Frankfurts Cheftrainer Oliver Glasner ist mit seinem Team noch sieglos. (Urheber/Quelle/Verbreiter: Arne Dedert/dpa)

Erst unnötiges Pokal-Aus, dann deftige Pleite, nun unbefriedigende Nullnummer: Champions-League-Trainer Oliver Glasner ist bei Eintracht Frankfurt schnell als Krisenmanager gefragt. 

Spätestens nach dem Chancenwucher beim ernüchternden 0:0 gegen den FC Augsburg dürfte dem defensiv denkenden Österreicher klar geworden sein, was am emotionalen Standort am Main seine größte  Aufgabe werden dürfte: den mit 28 Toren so erfolgreichen und nach Leipzig abgewanderten Stürmer André Silva irgendwie zu ersetzen.

Eintracht muss sich «neu finden»

«Wir sind dabei, uns neu zu finden. Die Eintracht musste sich immer wieder neu finden», relativierte Glasner, dessen Ex-Club Wolfsburg mit sechs Punkten schon wieder oben steht, während er den unbefriedigenden Stotterstart mit einem Bundesliga-Punkt und einer Pokalpleite bei Waldhof Mannheim erklären muss. Der gerade einmal 1,74 Meter große Rafael Borré wurde als Silva-Ersatz geholt, muss sich in der Bundesliga aber erst eingewöhnen und ist bei weitem nicht so kopfballstark wie sein portugiesischer Vorgänger. Auch die enorme Abschlussstärke muss der Kolumbianer erst nachweisen.

«Er ist ein anderer Typ», sagte Glasner. Dass der 46-Jährige nun Sportvorstand Markus Krösche kontaktiert und bis zum 31. August weitere kurzfristige Verstärkungen fordert, ist aber unwahrscheinlich. «Es wäre zu einfach zu sagen, da stellen wir jetzt einen großen Spieler rein, dann hätten wir gewonnen», sagte Glasner.

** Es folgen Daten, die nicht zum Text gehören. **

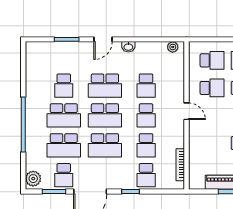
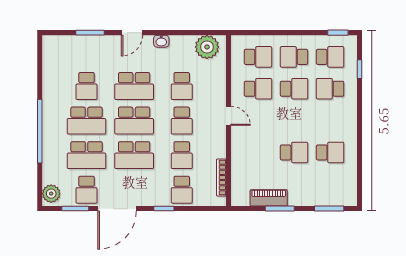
plant: (173, 47) -> (207, 47), width x1.88, depth x1.88

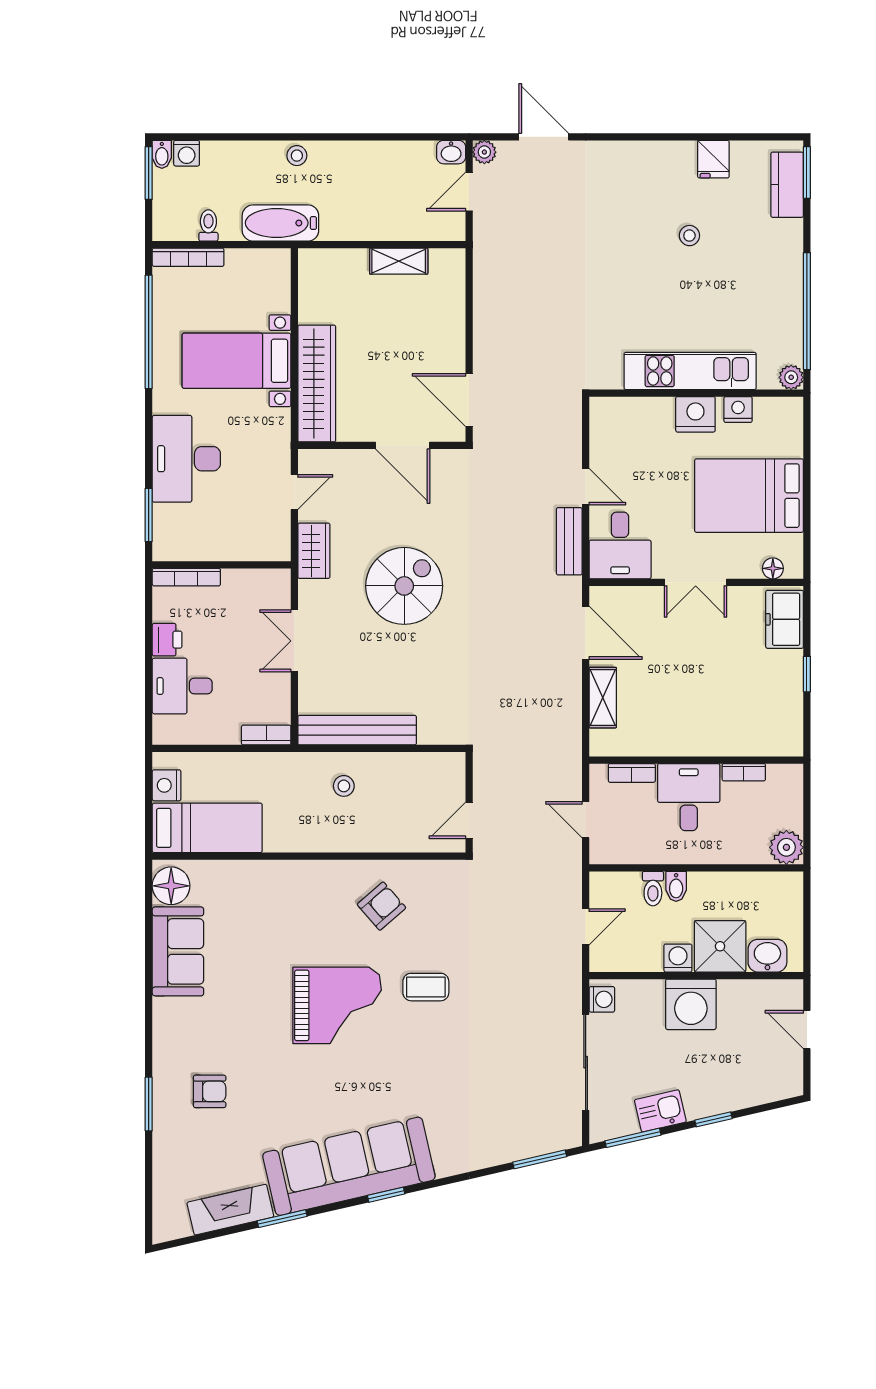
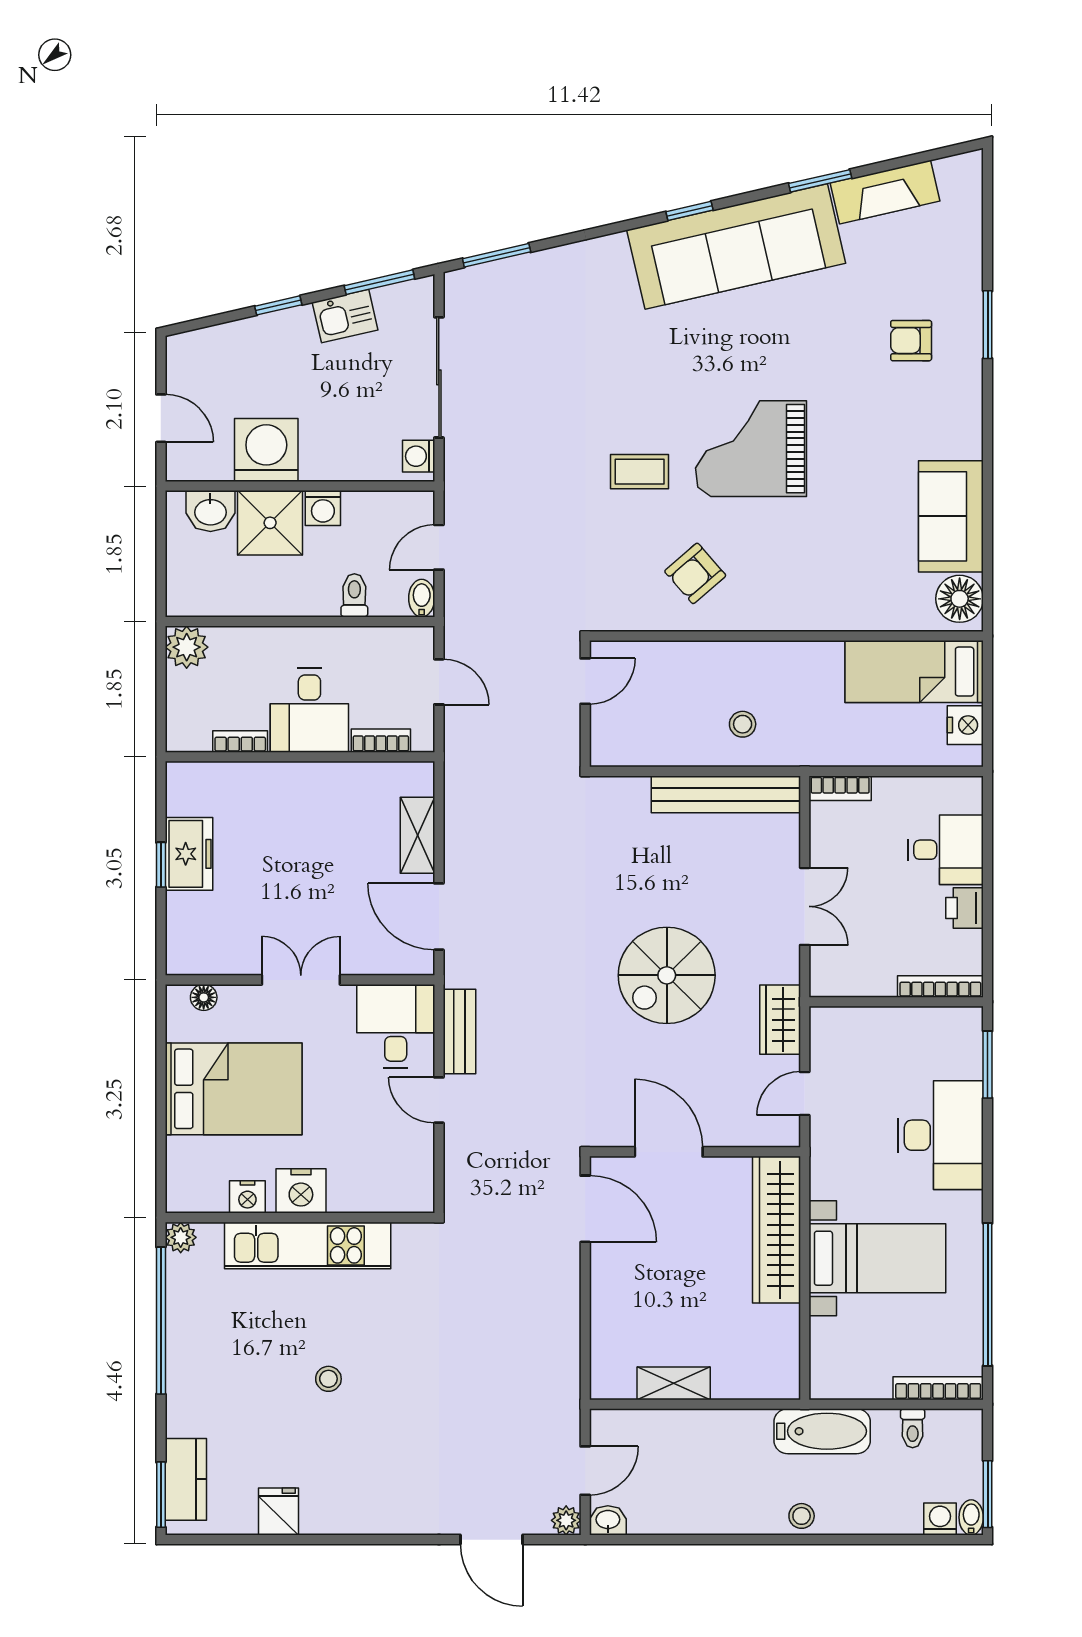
stool: (689, 236) -> (328, 1379), moved
freezer: (785, 619) -> (189, 854), moved
bidet: (676, 886) -> (422, 598), moved
washing machine: (691, 1004) -> (266, 450), moved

Sein Augenmerk will er in den kommenden Wochen vor allem auf die bisher noch ausbaufähigen Standards legen. «Dann bin ich zuversichtlich, dass wir genügend Tore schießen», sagte Glasner.

Fans als Mutmacher

Abgesehen vom dürftigen Ergebnis war der Fußballnachmittag vor 22.000 Fans ein Mutmacher. Die Eintracht agierte spielbestimmend, schoss 21 Mal aufs Tor und ließ wenig zu, nur die große Erlösung fehlte. «Mit André Silva war das natürlich einfacher. Das Ziel ist, dass wir das auch kompsenieren», sagte EM-Teilnehmer Djibril Sow, der die Mechanismen bei der Eintracht kennt und ohne den Starstürmer mehr Bewegung im eigenen Angriff erkennt.

Die Neuzugänge Borré, Jesper Lindström und Jens Petter Hauge zeigten als Startelf-Spieler allesamt eine ordentliche Leistung. Doch die letzte Konsequenz, die die Eintracht vergangene Saison ausmachte und in den Europapokal brachte, blieb aus. «Es ist ein Lernprozess, dass die jüngeren Spieler vorne noch konkreter werden. Aber das Potenzial ist da. Mit diesen Fans wird es in Zukunft auch einfacher, wieder Tore zu machen und Spiele zu gewinnen», sagte Sow.

Umbruch nach Abgang der «Büffelherde»

Glasner erinnerte an den Umbruch nach dem Abgang der sogenannten «Büffelherde» um Sebastien Haller, Ante Rebic und Luka Jovic – und daran, dass Silva in seiner ersten Saison am Main auch nicht direkt 28 Mal getroffen habe. Allgemein klang Glasner nicht wie einer, der nach drei Pflichtspielen noch sieglos ist und im Pokal die erste  Titelchance bereits vergeben hat.

«Das Tor hat gefehlt, das müssen wir uns auch ankreiden. Ich fahre aber mit einem positiven und guten Gefühl nach Hause», sagte  Glasner, der demonstrativ betonte, «sehr entspannt» zu sein. Die Fans steckten den Frust nach fast einem Jahr coronabedingter Abstinenz schnell weg – und sangen wenige Minuten nach der Nullnummer direkt wieder vom «Europapokal in diesem Jahr».